SUPPLIED INFORMATION —
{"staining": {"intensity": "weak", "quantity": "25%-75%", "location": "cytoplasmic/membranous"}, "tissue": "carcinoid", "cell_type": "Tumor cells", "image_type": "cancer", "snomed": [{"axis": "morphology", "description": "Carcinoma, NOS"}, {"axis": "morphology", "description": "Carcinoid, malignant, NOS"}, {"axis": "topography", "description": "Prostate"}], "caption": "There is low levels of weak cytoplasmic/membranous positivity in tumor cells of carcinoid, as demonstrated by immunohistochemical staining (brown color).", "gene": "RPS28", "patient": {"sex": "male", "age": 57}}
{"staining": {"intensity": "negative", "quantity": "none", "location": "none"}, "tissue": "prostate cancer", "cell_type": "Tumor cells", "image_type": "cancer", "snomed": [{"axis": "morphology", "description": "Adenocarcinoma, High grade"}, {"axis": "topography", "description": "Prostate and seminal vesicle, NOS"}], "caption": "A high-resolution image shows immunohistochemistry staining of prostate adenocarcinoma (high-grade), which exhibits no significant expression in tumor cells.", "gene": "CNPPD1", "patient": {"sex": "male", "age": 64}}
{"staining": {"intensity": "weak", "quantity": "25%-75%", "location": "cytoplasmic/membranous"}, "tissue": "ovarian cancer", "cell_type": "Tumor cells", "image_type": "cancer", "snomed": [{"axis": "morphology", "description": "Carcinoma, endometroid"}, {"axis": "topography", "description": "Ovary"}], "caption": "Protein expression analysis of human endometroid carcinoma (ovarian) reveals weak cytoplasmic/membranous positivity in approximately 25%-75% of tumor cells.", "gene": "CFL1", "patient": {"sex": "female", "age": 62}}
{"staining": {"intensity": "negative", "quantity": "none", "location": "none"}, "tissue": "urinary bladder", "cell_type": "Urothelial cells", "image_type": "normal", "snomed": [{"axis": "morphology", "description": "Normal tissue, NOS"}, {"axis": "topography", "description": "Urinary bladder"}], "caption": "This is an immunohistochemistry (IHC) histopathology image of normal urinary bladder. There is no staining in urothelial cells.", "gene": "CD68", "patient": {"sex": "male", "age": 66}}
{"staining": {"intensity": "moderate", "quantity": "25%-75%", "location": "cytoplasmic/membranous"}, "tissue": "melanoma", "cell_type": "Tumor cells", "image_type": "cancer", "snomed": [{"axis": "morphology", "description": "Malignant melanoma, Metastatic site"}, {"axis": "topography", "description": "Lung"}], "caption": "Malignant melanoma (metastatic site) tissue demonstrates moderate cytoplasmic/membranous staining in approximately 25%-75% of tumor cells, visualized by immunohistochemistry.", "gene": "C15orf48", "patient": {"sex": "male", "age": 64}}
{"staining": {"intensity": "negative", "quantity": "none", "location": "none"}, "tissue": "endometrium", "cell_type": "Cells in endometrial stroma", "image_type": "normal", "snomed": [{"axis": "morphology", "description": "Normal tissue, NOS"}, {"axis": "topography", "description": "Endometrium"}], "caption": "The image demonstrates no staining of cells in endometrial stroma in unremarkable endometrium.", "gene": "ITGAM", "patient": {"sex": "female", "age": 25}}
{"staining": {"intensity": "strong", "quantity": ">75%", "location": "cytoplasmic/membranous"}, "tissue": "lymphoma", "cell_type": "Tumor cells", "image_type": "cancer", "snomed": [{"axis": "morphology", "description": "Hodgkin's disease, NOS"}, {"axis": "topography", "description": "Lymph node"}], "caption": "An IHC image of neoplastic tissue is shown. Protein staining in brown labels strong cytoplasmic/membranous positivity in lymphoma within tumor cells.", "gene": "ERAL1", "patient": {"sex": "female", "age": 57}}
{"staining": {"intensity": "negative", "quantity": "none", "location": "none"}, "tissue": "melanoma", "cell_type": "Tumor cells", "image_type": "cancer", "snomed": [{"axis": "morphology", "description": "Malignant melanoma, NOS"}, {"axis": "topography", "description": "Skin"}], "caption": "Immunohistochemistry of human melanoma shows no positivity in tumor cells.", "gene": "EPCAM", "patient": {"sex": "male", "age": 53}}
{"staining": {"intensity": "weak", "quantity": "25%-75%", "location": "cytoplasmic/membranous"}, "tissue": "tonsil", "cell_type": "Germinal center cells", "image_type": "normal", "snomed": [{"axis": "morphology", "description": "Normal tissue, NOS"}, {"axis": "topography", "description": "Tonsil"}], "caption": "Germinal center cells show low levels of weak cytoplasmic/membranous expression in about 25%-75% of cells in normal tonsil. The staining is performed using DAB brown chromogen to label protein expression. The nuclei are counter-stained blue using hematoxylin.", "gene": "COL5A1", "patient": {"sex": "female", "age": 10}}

WHAT THE TASK REQUIRES — Each record above has to be printed again, word for word.

EXERCISE RESPONSE —
{"staining": {"intensity": "weak", "quantity": "25%-75%", "location": "cytoplasmic/membranous"}, "tissue": "carcinoid", "cell_type": "Tumor cells", "image_type": "cancer", "snomed": [{"axis": "morphology", "description": "Carcinoma, NOS"}, {"axis": "morphology", "description": "Carcinoid, malignant, NOS"}, {"axis": "topography", "description": "Prostate"}], "caption": "There is low levels of weak cytoplasmic/membranous positivity in tumor cells of carcinoid, as demonstrated by immunohistochemical staining (brown color).", "gene": "RPS28", "patient": {"sex": "male", "age": 57}}
{"staining": {"intensity": "negative", "quantity": "none", "location": "none"}, "tissue": "prostate cancer", "cell_type": "Tumor cells", "image_type": "cancer", "snomed": [{"axis": "morphology", "description": "Adenocarcinoma, High grade"}, {"axis": "topography", "description": "Prostate and seminal vesicle, NOS"}], "caption": "A high-resolution image shows immunohistochemistry staining of prostate adenocarcinoma (high-grade), which exhibits no significant expression in tumor cells.", "gene": "CNPPD1", "patient": {"sex": "male", "age": 64}}
{"staining": {"intensity": "weak", "quantity": "25%-75%", "location": "cytoplasmic/membranous"}, "tissue": "ovarian cancer", "cell_type": "Tumor cells", "image_type": "cancer", "snomed": [{"axis": "morphology", "description": "Carcinoma, endometroid"}, {"axis": "topography", "description": "Ovary"}], "caption": "Protein expression analysis of human endometroid carcinoma (ovarian) reveals weak cytoplasmic/membranous positivity in approximately 25%-75% of tumor cells.", "gene": "CFL1", "patient": {"sex": "female", "age": 62}}
{"staining": {"intensity": "negative", "quantity": "none", "location": "none"}, "tissue": "urinary bladder", "cell_type": "Urothelial cells", "image_type": "normal", "snomed": [{"axis": "morphology", "description": "Normal tissue, NOS"}, {"axis": "topography", "description": "Urinary bladder"}], "caption": "This is an immunohistochemistry (IHC) histopathology image of normal urinary bladder. There is no staining in urothelial cells.", "gene": "CD68", "patient": {"sex": "male", "age": 66}}
{"staining": {"intensity": "moderate", "quantity": "25%-75%", "location": "cytoplasmic/membranous"}, "tissue": "melanoma", "cell_type": "Tumor cells", "image_type": "cancer", "snomed": [{"axis": "morphology", "description": "Malignant melanoma, Metastatic site"}, {"axis": "topography", "description": "Lung"}], "caption": "Malignant melanoma (metastatic site) tissue demonstrates moderate cytoplasmic/membranous staining in approximately 25%-75% of tumor cells, visualized by immunohistochemistry.", "gene": "C15orf48", "patient": {"sex": "male", "age": 64}}
{"staining": {"intensity": "negative", "quantity": "none", "location": "none"}, "tissue": "endometrium", "cell_type": "Cells in endometrial stroma", "image_type": "normal", "snomed": [{"axis": "morphology", "description": "Normal tissue, NOS"}, {"axis": "topography", "description": "Endometrium"}], "caption": "The image demonstrates no staining of cells in endometrial stroma in unremarkable endometrium.", "gene": "ITGAM", "patient": {"sex": "female", "age": 25}}
{"staining": {"intensity": "strong", "quantity": ">75%", "location": "cytoplasmic/membranous"}, "tissue": "lymphoma", "cell_type": "Tumor cells", "image_type": "cancer", "snomed": [{"axis": "morphology", "description": "Hodgkin's disease, NOS"}, {"axis": "topography", "description": "Lymph node"}], "caption": "An IHC image of neoplastic tissue is shown. Protein staining in brown labels strong cytoplasmic/membranous positivity in lymphoma within tumor cells.", "gene": "ERAL1", "patient": {"sex": "female", "age": 57}}
{"staining": {"intensity": "negative", "quantity": "none", "location": "none"}, "tissue": "melanoma", "cell_type": "Tumor cells", "image_type": "cancer", "snomed": [{"axis": "morphology", "description": "Malignant melanoma, NOS"}, {"axis": "topography", "description": "Skin"}], "caption": "Immunohistochemistry of human melanoma shows no positivity in tumor cells.", "gene": "EPCAM", "patient": {"sex": "male", "age": 53}}
{"staining": {"intensity": "weak", "quantity": "25%-75%", "location": "cytoplasmic/membranous"}, "tissue": "tonsil", "cell_type": "Germinal center cells", "image_type": "normal", "snomed": [{"axis": "morphology", "description": "Normal tissue, NOS"}, {"axis": "topography", "description": "Tonsil"}], "caption": "Germinal center cells show low levels of weak cytoplasmic/membranous expression in about 25%-75% of cells in normal tonsil. The staining is performed using DAB brown chromogen to label protein expression. The nuclei are counter-stained blue using hematoxylin.", "gene": "COL5A1", "patient": {"sex": "female", "age": 10}}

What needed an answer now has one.